Il pranzo con Pittelli, Mancuso e Gallone
In tale contesto, in data 19 marzo 2016 Agostino Redi veniva così invitato ad un pranzo che si teneva a casa di Pasquale Gallone di Nicotera (indicato come il braccio-destro di Luigi Mancuso) e a cui prendevano parte «il padrone di casa, Luigi Mancuso, l’avvocato Giancarlo Pittelli e Giovanni Giamborino. Questo incontro, organizzato nei minimi dettagli, veniva ricostruito sulla base delle attività di intercettazioni in quel momento in atto su Gallone Pasquale e su Giamborino Giovanni, nonché dalle immagini registrate dalle telecamere che riprendevano l’accesso all’abitazione del Gallone e che consentivano di identificare l’arrivo dei commensali». Nella data indicata veniva attuato anche un servizio dinamico di osservazione e controllo da personale del Ros di Catanzaro che pedinava alcuni dei partecipanti all’incontro e monitorava tutti gli spostamenti.
Il favore ai De Stefano
Anche il 19 giugno 2016 Luigi Mancuso si trovava a casa del Gallone presso la quale si teneva l’ennesima riunione, «alla presenza – si ricostruisce in sentenza – di Redi Agostino, Gallone Pasquale, Gallone Francesco, l’avvocato Pittelli, Giovanni Giamborino e Giuseppe Cosentino (defunto presidente del Catanzaro Calcio), tutti convocati proprio da Luigi Mancuso». Si comprenderà poi dalle attività di indagine che l’incontro era stato voluto dal boss di Limbadi per soddisfare una richiesta proveniente dal boss di Reggio Calabria Orazio De Stefano – attraverso il suo referente Lorenzo Polimeno – di individuare qualcuno che «potesse favorire il trasferimento in Calabria – spiega la sentenza – di tale Francesco Cutrupi, direttore di Poste Italiane che in quel periodo lavorava a Roma».
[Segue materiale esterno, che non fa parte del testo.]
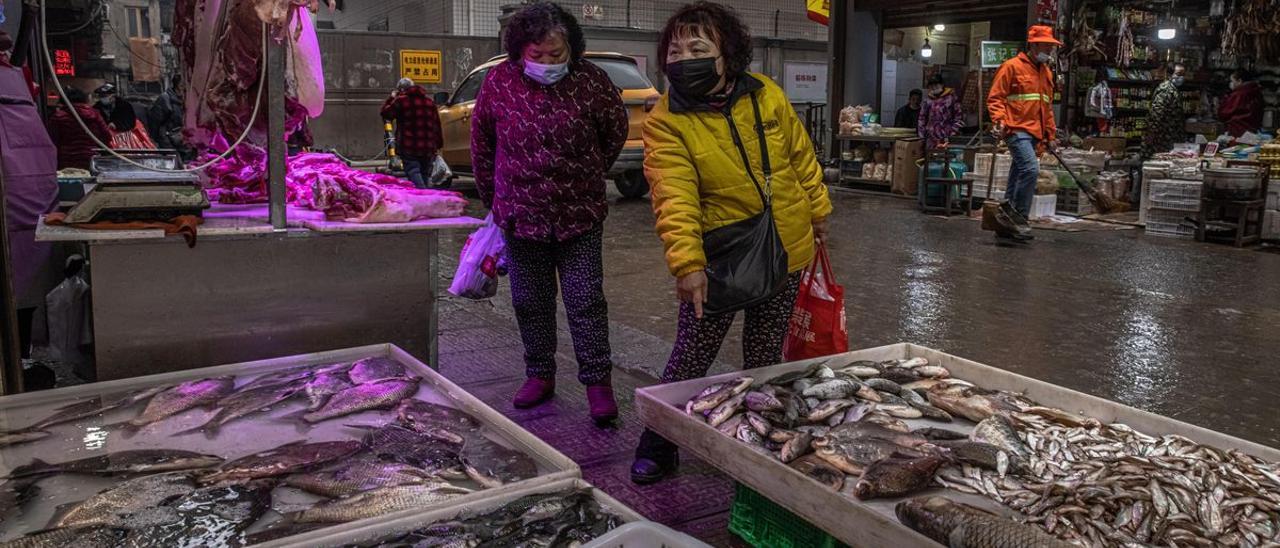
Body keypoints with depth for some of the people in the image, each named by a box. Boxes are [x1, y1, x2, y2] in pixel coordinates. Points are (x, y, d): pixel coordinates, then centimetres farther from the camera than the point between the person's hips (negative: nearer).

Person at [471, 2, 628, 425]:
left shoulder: (591, 81, -9)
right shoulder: (499, 82, -5)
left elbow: (616, 134, 8)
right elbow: (482, 144, 10)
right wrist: (493, 196, 15)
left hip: (579, 215, -2)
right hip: (520, 215, 2)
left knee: (586, 302, -1)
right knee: (530, 303, 12)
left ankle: (598, 383, 9)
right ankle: (540, 375, 27)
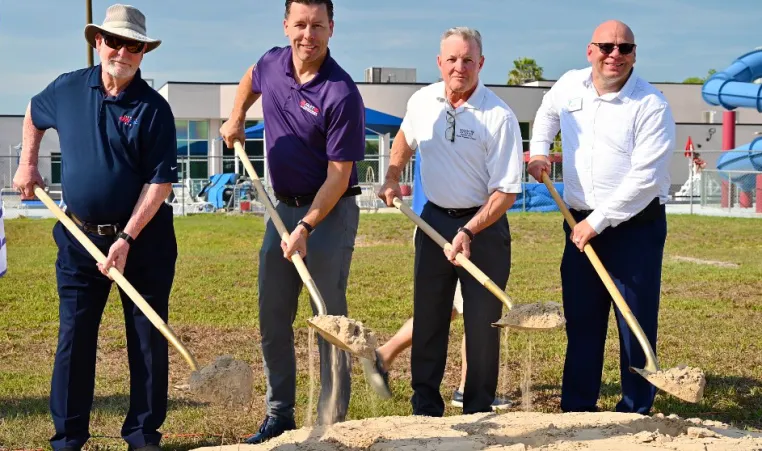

Redi e il centro per migranti
Un altro degli incontri nel corso dei quali i carabinieri del Ros hanno censito la presenza di Redi è quello del 12 aprile 2017 tenutosi sempre presso l’abitazione di Pasquale Gallone, a Nicotera, incontro documentato da un servizio speciale di osservazione che, riprendendo le vie di accesso all’abitazione di Gallone, ha consentito di inquadrare e di monitorare le macchine che ivi accedevano. Il ruolo attivo di Agostino Redi “all’interno della consorteria è stato poi ricostruito anche dal coinvolgimento dello stesso nel reperimento di una struttura ubicata a Limbadi, “Villa Cafaro”, affinché la stessa potesse essere adibita a centro per ricovero dei migranti, residenza peraltro costruita anni prima da Angelo Restuccia e in quel periodo gestita dall’Ordine Religioso “Ancelle del Buon Pastore”.